A AGU – Advocacia-Geral da União concorda com a entidade.
Na direção oposta, representantes do MPT, da ANPR – Associação Nacional dos Procuradores da República e da Anamatra – Associação Nacional dos Magistrados da Justiça do Trabalho defendem a manutenção da possibilidade de destinação direta a iniciativas locais.
Argumentam que o excesso de burocracia na execução dos fundos públicos comprometeria a eficácia e a celeridade das ações de reparação.
Solução de equilíbrio
Ministro Flávio Dino, relator do caso, na sessão plenária que começou a julgar o caso, propôs solução de equilíbrio.
Para S. Exa., é possível adotar múltiplos caminhos de destinação, desde que respeitados os princípios da legalidade, da publicidade e da fundamentação.
Considerou legítimas as destinações ao FDD e ao FAT, mas também reconheceu como válidas as transferências diretas, desde que respaldadas por resolução conjunta do CNJ e do CNMP, e desde que não estejam sujeitas a contingenciamento.
Segundo o relator, o bloqueio dos recursos já destinados fere sua natureza reparadora.
Voto divergente parcial
Ministro Dias Toffoli divergiu parcialmente. Embora tenha reconhecido a legitimidade das destinações ao FDD e ao FAT, rejeitou qualquer outra possibilidade, mesmo que prevista em resoluções do CNJ.
Para o ministro, o uso de verbas públicas por entidades privadas ou projetos não institucionalizados compromete o controle social.

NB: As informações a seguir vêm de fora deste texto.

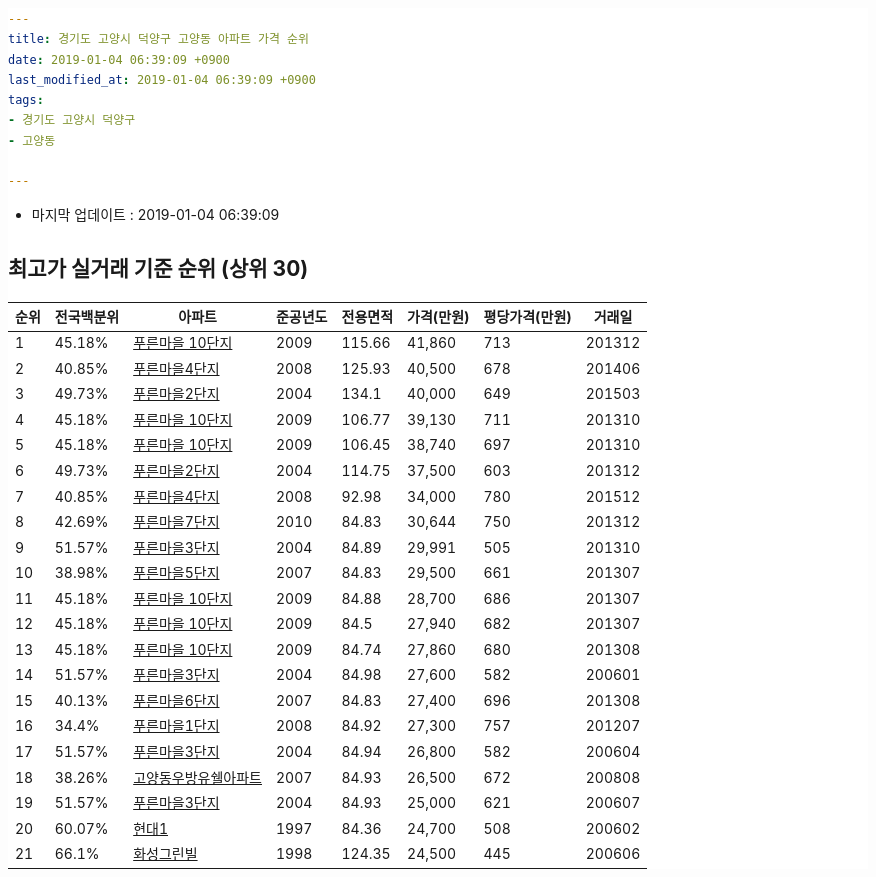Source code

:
 ```yaml
---
title: 경기도 고양시 덕양구 고양동 아파트 가격 순위
date: 2019-01-04 06:39:09 +0900
last_modified_at: 2019-01-04 06:39:09 +0900
tags:
- 경기도 고양시 덕양구
- 고양동

---
```


* 마지막 업데이트 : 2019-01-04 06:39:09

## 최고가 실거래 기준 순위 (상위 30)


|순위|전국백분위|아파트|준공년도|전용면적|가격(만원)|평당가격(만원)|거래일|
|---|---|---|---|---|---|---|---|
|1|45.18%|[푸른마을 10단지](https://search.naver.com/search.naver?query=%EA%B2%BD%EA%B8%B0%EB%8F%84+%EA%B3%A0%EC%96%91%EC%8B%9C+%EB%8D%95%EC%96%91%EA%B5%AC+%EA%B3%A0%EC%96%91%EB%8F%99+%ED%91%B8%EB%A5%B8%EB%A7%88%EC%9D%84+10%EB%8B%A8%EC%A7%80)|2009|115.66|41,860|713|201312|
|2|40.85%|[푸른마을4단지](https://search.naver.com/search.naver?query=%EA%B2%BD%EA%B8%B0%EB%8F%84+%EA%B3%A0%EC%96%91%EC%8B%9C+%EB%8D%95%EC%96%91%EA%B5%AC+%EA%B3%A0%EC%96%91%EB%8F%99+%ED%91%B8%EB%A5%B8%EB%A7%88%EC%9D%844%EB%8B%A8%EC%A7%80)|2008|125.93|40,500|678|201406|
|3|49.73%|[푸른마을2단지](https://search.naver.com/search.naver?query=%EA%B2%BD%EA%B8%B0%EB%8F%84+%EA%B3%A0%EC%96%91%EC%8B%9C+%EB%8D%95%EC%96%91%EA%B5%AC+%EA%B3%A0%EC%96%91%EB%8F%99+%ED%91%B8%EB%A5%B8%EB%A7%88%EC%9D%842%EB%8B%A8%EC%A7%80)|2004|134.1|40,000|649|201503|
|4|45.18%|[푸른마을 10단지](https://search.naver.com/search.naver?query=%EA%B2%BD%EA%B8%B0%EB%8F%84+%EA%B3%A0%EC%96%91%EC%8B%9C+%EB%8D%95%EC%96%91%EA%B5%AC+%EA%B3%A0%EC%96%91%EB%8F%99+%ED%91%B8%EB%A5%B8%EB%A7%88%EC%9D%84+10%EB%8B%A8%EC%A7%80)|2009|106.77|39,130|711|201310|
|5|45.18%|[푸른마을 10단지](https://search.naver.com/search.naver?query=%EA%B2%BD%EA%B8%B0%EB%8F%84+%EA%B3%A0%EC%96%91%EC%8B%9C+%EB%8D%95%EC%96%91%EA%B5%AC+%EA%B3%A0%EC%96%91%EB%8F%99+%ED%91%B8%EB%A5%B8%EB%A7%88%EC%9D%84+10%EB%8B%A8%EC%A7%80)|2009|106.45|38,740|697|201310|
|6|49.73%|[푸른마을2단지](https://search.naver.com/search.naver?query=%EA%B2%BD%EA%B8%B0%EB%8F%84+%EA%B3%A0%EC%96%91%EC%8B%9C+%EB%8D%95%EC%96%91%EA%B5%AC+%EA%B3%A0%EC%96%91%EB%8F%99+%ED%91%B8%EB%A5%B8%EB%A7%88%EC%9D%842%EB%8B%A8%EC%A7%80)|2004|114.75|37,500|603|201312|
|7|40.85%|[푸른마을4단지](https://search.naver.com/search.naver?query=%EA%B2%BD%EA%B8%B0%EB%8F%84+%EA%B3%A0%EC%96%91%EC%8B%9C+%EB%8D%95%EC%96%91%EA%B5%AC+%EA%B3%A0%EC%96%91%EB%8F%99+%ED%91%B8%EB%A5%B8%EB%A7%88%EC%9D%844%EB%8B%A8%EC%A7%80)|2008|92.98|34,000|780|201512|
|8|42.69%|[푸른마을7단지](https://search.naver.com/search.naver?query=%EA%B2%BD%EA%B8%B0%EB%8F%84+%EA%B3%A0%EC%96%91%EC%8B%9C+%EB%8D%95%EC%96%91%EA%B5%AC+%EA%B3%A0%EC%96%91%EB%8F%99+%ED%91%B8%EB%A5%B8%EB%A7%88%EC%9D%847%EB%8B%A8%EC%A7%80)|2010|84.83|30,644|750|201312|
|9|51.57%|[푸른마을3단지](https://search.naver.com/search.naver?query=%EA%B2%BD%EA%B8%B0%EB%8F%84+%EA%B3%A0%EC%96%91%EC%8B%9C+%EB%8D%95%EC%96%91%EA%B5%AC+%EA%B3%A0%EC%96%91%EB%8F%99+%ED%91%B8%EB%A5%B8%EB%A7%88%EC%9D%843%EB%8B%A8%EC%A7%80)|2004|84.89|29,991|505|201310|
|10|38.98%|[푸른마을5단지](https://search.naver.com/search.naver?query=%EA%B2%BD%EA%B8%B0%EB%8F%84+%EA%B3%A0%EC%96%91%EC%8B%9C+%EB%8D%95%EC%96%91%EA%B5%AC+%EA%B3%A0%EC%96%91%EB%8F%99+%ED%91%B8%EB%A5%B8%EB%A7%88%EC%9D%845%EB%8B%A8%EC%A7%80)|2007|84.83|29,500|661|201307|
|11|45.18%|[푸른마을 10단지](https://search.naver.com/search.naver?query=%EA%B2%BD%EA%B8%B0%EB%8F%84+%EA%B3%A0%EC%96%91%EC%8B%9C+%EB%8D%95%EC%96%91%EA%B5%AC+%EA%B3%A0%EC%96%91%EB%8F%99+%ED%91%B8%EB%A5%B8%EB%A7%88%EC%9D%84+10%EB%8B%A8%EC%A7%80)|2009|84.88|28,700|686|201307|
|12|45.18%|[푸른마을 10단지](https://search.naver.com/search.naver?query=%EA%B2%BD%EA%B8%B0%EB%8F%84+%EA%B3%A0%EC%96%91%EC%8B%9C+%EB%8D%95%EC%96%91%EA%B5%AC+%EA%B3%A0%EC%96%91%EB%8F%99+%ED%91%B8%EB%A5%B8%EB%A7%88%EC%9D%84+10%EB%8B%A8%EC%A7%80)|2009|84.5|27,940|682|201307|
|13|45.18%|[푸른마을 10단지](https://search.naver.com/search.naver?query=%EA%B2%BD%EA%B8%B0%EB%8F%84+%EA%B3%A0%EC%96%91%EC%8B%9C+%EB%8D%95%EC%96%91%EA%B5%AC+%EA%B3%A0%EC%96%91%EB%8F%99+%ED%91%B8%EB%A5%B8%EB%A7%88%EC%9D%84+10%EB%8B%A8%EC%A7%80)|2009|84.74|27,860|680|201308|
|14|51.57%|[푸른마을3단지](https://search.naver.com/search.naver?query=%EA%B2%BD%EA%B8%B0%EB%8F%84+%EA%B3%A0%EC%96%91%EC%8B%9C+%EB%8D%95%EC%96%91%EA%B5%AC+%EA%B3%A0%EC%96%91%EB%8F%99+%ED%91%B8%EB%A5%B8%EB%A7%88%EC%9D%843%EB%8B%A8%EC%A7%80)|2004|84.98|27,600|582|200601|
|15|40.13%|[푸른마을6단지](https://search.naver.com/search.naver?query=%EA%B2%BD%EA%B8%B0%EB%8F%84+%EA%B3%A0%EC%96%91%EC%8B%9C+%EB%8D%95%EC%96%91%EA%B5%AC+%EA%B3%A0%EC%96%91%EB%8F%99+%ED%91%B8%EB%A5%B8%EB%A7%88%EC%9D%846%EB%8B%A8%EC%A7%80)|2007|84.83|27,400|696|201308|
|16|34.4%|[푸른마을1단지](https://search.naver.com/search.naver?query=%EA%B2%BD%EA%B8%B0%EB%8F%84+%EA%B3%A0%EC%96%91%EC%8B%9C+%EB%8D%95%EC%96%91%EA%B5%AC+%EA%B3%A0%EC%96%91%EB%8F%99+%ED%91%B8%EB%A5%B8%EB%A7%88%EC%9D%841%EB%8B%A8%EC%A7%80)|2008|84.92|27,300|757|201207|
|17|51.57%|[푸른마을3단지](https://search.naver.com/search.naver?query=%EA%B2%BD%EA%B8%B0%EB%8F%84+%EA%B3%A0%EC%96%91%EC%8B%9C+%EB%8D%95%EC%96%91%EA%B5%AC+%EA%B3%A0%EC%96%91%EB%8F%99+%ED%91%B8%EB%A5%B8%EB%A7%88%EC%9D%843%EB%8B%A8%EC%A7%80)|2004|84.94|26,800|582|200604|
|18|38.26%|[고양동우방유쉘아파트](https://search.naver.com/search.naver?query=%EA%B2%BD%EA%B8%B0%EB%8F%84+%EA%B3%A0%EC%96%91%EC%8B%9C+%EB%8D%95%EC%96%91%EA%B5%AC+%EA%B3%A0%EC%96%91%EB%8F%99+%EA%B3%A0%EC%96%91%EB%8F%99%EC%9A%B0%EB%B0%A9%EC%9C%A0%EC%89%98%EC%95%84%ED%8C%8C%ED%8A%B8)|2007|84.93|26,500|672|200808|
|19|51.57%|[푸른마을3단지](https://search.naver.com/search.naver?query=%EA%B2%BD%EA%B8%B0%EB%8F%84+%EA%B3%A0%EC%96%91%EC%8B%9C+%EB%8D%95%EC%96%91%EA%B5%AC+%EA%B3%A0%EC%96%91%EB%8F%99+%ED%91%B8%EB%A5%B8%EB%A7%88%EC%9D%843%EB%8B%A8%EC%A7%80)|2004|84.93|25,000|621|200607|
|20|60.07%|[현대1](https://search.naver.com/search.naver?query=%EA%B2%BD%EA%B8%B0%EB%8F%84+%EA%B3%A0%EC%96%91%EC%8B%9C+%EB%8D%95%EC%96%91%EA%B5%AC+%EA%B3%A0%EC%96%91%EB%8F%99+%ED%98%84%EB%8C%801)|1997|84.36|24,700|508|200602|
|21|66.1%|[화성그린빌](https://search.naver.com/search.naver?query=%EA%B2%BD%EA%B8%B0%EB%8F%84+%EA%B3%A0%EC%96%91%EC%8B%9C+%EB%8D%95%EC%96%91%EA%B5%AC+%EA%B3%A0%EC%96%91%EB%8F%99+%ED%99%94%EC%84%B1%EA%B7%B8%EB%A6%B0%EB%B9%8C)|1998|124.35|24,500|445|200606|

Toffoli alertou para o uso de acordos judiciais como ferramenta de coação contra empresas. Segundo o ministro, mesmo quando têm chances de êxito no processo, elas se sentem forçadas a celebrar acordos para evitar retaliações ou desgastes com órgãos de fiscalização.
Ministro Gilmar Mendes, antes de pedir vista da ação, teceu duras críticas aos fundos privados.
“O que me preocupa, e infelizmente os precedentes não são cerebrinos, é a possibilidade de criação até de instituições privadas para a obtenção desses recursos”, afirmou o ministro.
Diante desse histórico, o ministro classificou como alarmante o fato de ainda haver incertezas quanto à correta aplicação dos recursos oriundos de acordos.
“Eu fico muito preocupado e é interessante que nós tenhamos essas perplexidades numa matéria que, a rigor, não deveria ter dúvida – os recursos desses acordos deveriam ir para finalidades públicas.”
Desde 2018, Migalhas acompanha de perto essa discussão e mantém viva uma pergunta que ainda carece de resposta objetiva: para onde vai o dinheiro?
A ausência de um regramento claro sobre a destinação de valores decorrentes de condenações por danos coletivos trabalhistas cria um ambiente de incerteza e opacidade, no qual o improviso institucional tem substituído a transparência esperada em um Estado de Direito.
Ao retomar esse debate, o STF não apenas se debruça sobre uma lacuna normativa persistente, mas também se vê diante da oportunidade de estabelecer balizas que reconciliem a eficácia da reparação dos danos sociais com os princípios constitucionais da legalidade orçamentária, da separação de Poderes e do controle social.
Seja qual for o rumo, o que se espera – e se cobra – é que a resposta venha acompanhada de clareza, publicidade e compromisso com o interesse público. Afinal, a dúvida não pode ser regra.